6. Shadow Deployment (Dark Launch)

Mirrors a copy of all real production requests to the new version, running in parallel. The shadow version processes each request fully but its responses are discarded — users only receive responses from the stable version. The shadow cannot write to shared production databases or call external APIs.

              ┌─────────────────────────────────────────────────────┐
              │                  Ingress / Service Mesh             │
              └───────────────┬──────────────────┬──────────────────┘
                              │                  │ (mirrored copy)
                         100% │                  │ 100% (shadowed)
                              ▼                  ▼
                     ┌──────────────┐    ┌──────────────────┐
                     │  v1 Stable   │    │   v2 Shadow      │
                     │              │    │                  │
                     │  Reads DB    │    │  Reads DB (safe) │
                     │  Writes DB   │    │  Discards writes │
                     │  Calls APIs  │    │  Stubs ext APIs  │
                     └──────┬───────┘    └──────────────────┘
                            │                  ↑
                    Response returned    Response discarded
                       to user           (metrics captured)

Istio Traffic Mirroring Configuration

apiVersion: networking.istio.io/v1alpha3
kind: VirtualService
metadata:
  name: order-service
spec:
  hosts:
  - order-service
  http:
  - route:
    - destination:
        host: order-service
        subset: stable
      weight: 100
    mirror:
      host: order-service
      subset: shadow           # Traffic is mirrored here
    mirrorPercentage:
      value: 100.0             # Mirror 100% of requests (or set lower for cost savings)

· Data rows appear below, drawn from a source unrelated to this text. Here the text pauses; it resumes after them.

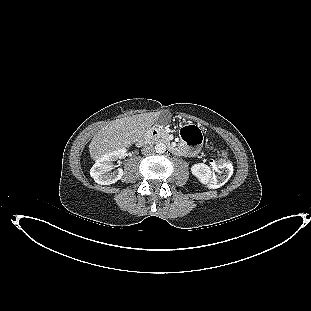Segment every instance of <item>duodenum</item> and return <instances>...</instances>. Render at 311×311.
I'll return each mask as SVG.
<instances>
[{
  "instance_id": "duodenum-1",
  "label": "duodenum",
  "mask_w": 311,
  "mask_h": 311,
  "mask_svg": "<svg viewBox=\"0 0 311 311\" xmlns=\"http://www.w3.org/2000/svg\"><path fill=\"white\" fill-rule=\"evenodd\" d=\"M160 137H161V133H160L159 129L151 128L147 133L144 134V136L142 138H140L137 141V144L138 145H143V144H145L146 142H148L151 139H156V138H160ZM170 151L172 153H177L178 152L177 149L174 148V147H171Z\"/></svg>"
}]
</instances>
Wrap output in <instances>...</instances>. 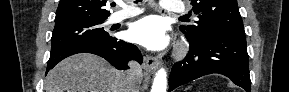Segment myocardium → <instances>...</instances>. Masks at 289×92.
Returning a JSON list of instances; mask_svg holds the SVG:
<instances>
[{
	"instance_id": "obj_1",
	"label": "myocardium",
	"mask_w": 289,
	"mask_h": 92,
	"mask_svg": "<svg viewBox=\"0 0 289 92\" xmlns=\"http://www.w3.org/2000/svg\"><path fill=\"white\" fill-rule=\"evenodd\" d=\"M185 51H186L185 46H184V45H181V46L178 48V50H177V55H178V56H181V55H183V54L185 53Z\"/></svg>"
}]
</instances>
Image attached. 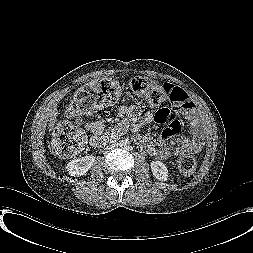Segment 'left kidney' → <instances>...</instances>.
<instances>
[{"mask_svg": "<svg viewBox=\"0 0 253 253\" xmlns=\"http://www.w3.org/2000/svg\"><path fill=\"white\" fill-rule=\"evenodd\" d=\"M154 177L160 181H167L168 169L161 161H152L150 163Z\"/></svg>", "mask_w": 253, "mask_h": 253, "instance_id": "left-kidney-1", "label": "left kidney"}]
</instances>
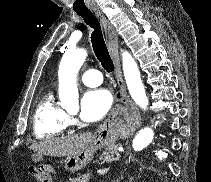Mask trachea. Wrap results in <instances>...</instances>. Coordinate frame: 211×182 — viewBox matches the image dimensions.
Returning a JSON list of instances; mask_svg holds the SVG:
<instances>
[{
    "mask_svg": "<svg viewBox=\"0 0 211 182\" xmlns=\"http://www.w3.org/2000/svg\"><path fill=\"white\" fill-rule=\"evenodd\" d=\"M76 13L81 16L84 22L89 25L93 32L91 33V43L93 51L101 63L102 67L109 73L113 72L114 64L108 52L107 46L105 44L103 33L101 31L100 25L96 17L89 10L76 11Z\"/></svg>",
    "mask_w": 211,
    "mask_h": 182,
    "instance_id": "trachea-1",
    "label": "trachea"
}]
</instances>
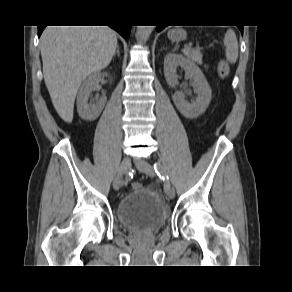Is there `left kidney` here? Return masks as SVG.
<instances>
[{
	"mask_svg": "<svg viewBox=\"0 0 292 292\" xmlns=\"http://www.w3.org/2000/svg\"><path fill=\"white\" fill-rule=\"evenodd\" d=\"M181 67L185 75L192 80L196 99L191 103L185 100L182 92L176 91L172 96L173 102L180 113L189 119L203 114L212 98L211 88L200 68L182 55L170 53L164 58V76L169 86L178 84L177 68Z\"/></svg>",
	"mask_w": 292,
	"mask_h": 292,
	"instance_id": "5707ae66",
	"label": "left kidney"
}]
</instances>
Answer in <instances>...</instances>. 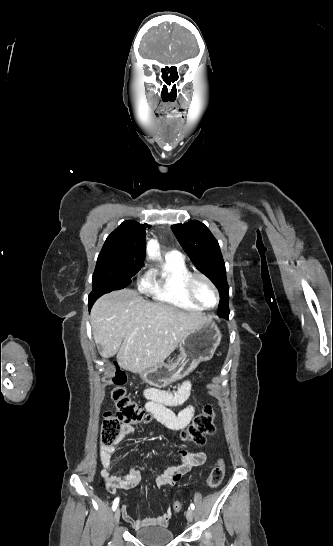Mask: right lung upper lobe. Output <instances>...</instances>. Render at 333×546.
Segmentation results:
<instances>
[{
    "label": "right lung upper lobe",
    "instance_id": "1",
    "mask_svg": "<svg viewBox=\"0 0 333 546\" xmlns=\"http://www.w3.org/2000/svg\"><path fill=\"white\" fill-rule=\"evenodd\" d=\"M147 224L133 220L124 221L106 239L99 255H112L126 259L132 269L144 265Z\"/></svg>",
    "mask_w": 333,
    "mask_h": 546
}]
</instances>
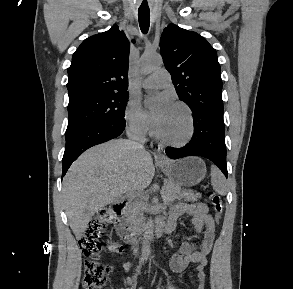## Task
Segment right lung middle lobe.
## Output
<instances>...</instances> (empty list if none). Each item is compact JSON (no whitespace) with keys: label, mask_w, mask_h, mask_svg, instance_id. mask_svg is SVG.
Returning <instances> with one entry per match:
<instances>
[{"label":"right lung middle lobe","mask_w":293,"mask_h":289,"mask_svg":"<svg viewBox=\"0 0 293 289\" xmlns=\"http://www.w3.org/2000/svg\"><path fill=\"white\" fill-rule=\"evenodd\" d=\"M128 92L89 95L68 104V127L65 137L88 126L123 119Z\"/></svg>","instance_id":"right-lung-middle-lobe-1"}]
</instances>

What Shadow Deployment Validates

Shadow deployments are the highest-confidence validation tool available before a production release — but also the highest cost and complexity. Use them specifically for:

Use Case	What You're Validating
Algorithm replacement	Does the new recommendation engine produce different results? Are the differences acceptable?
ML model promotion	Does the new model perform better or worse on real production inputs than the current model?
Database migration	Does the new code work correctly against the migrated schema?
Rewrite of a critical service	Does the rewritten service produce identical output for all production request shapes?
Load testing	Can the new service sustain real production traffic volume without degrading?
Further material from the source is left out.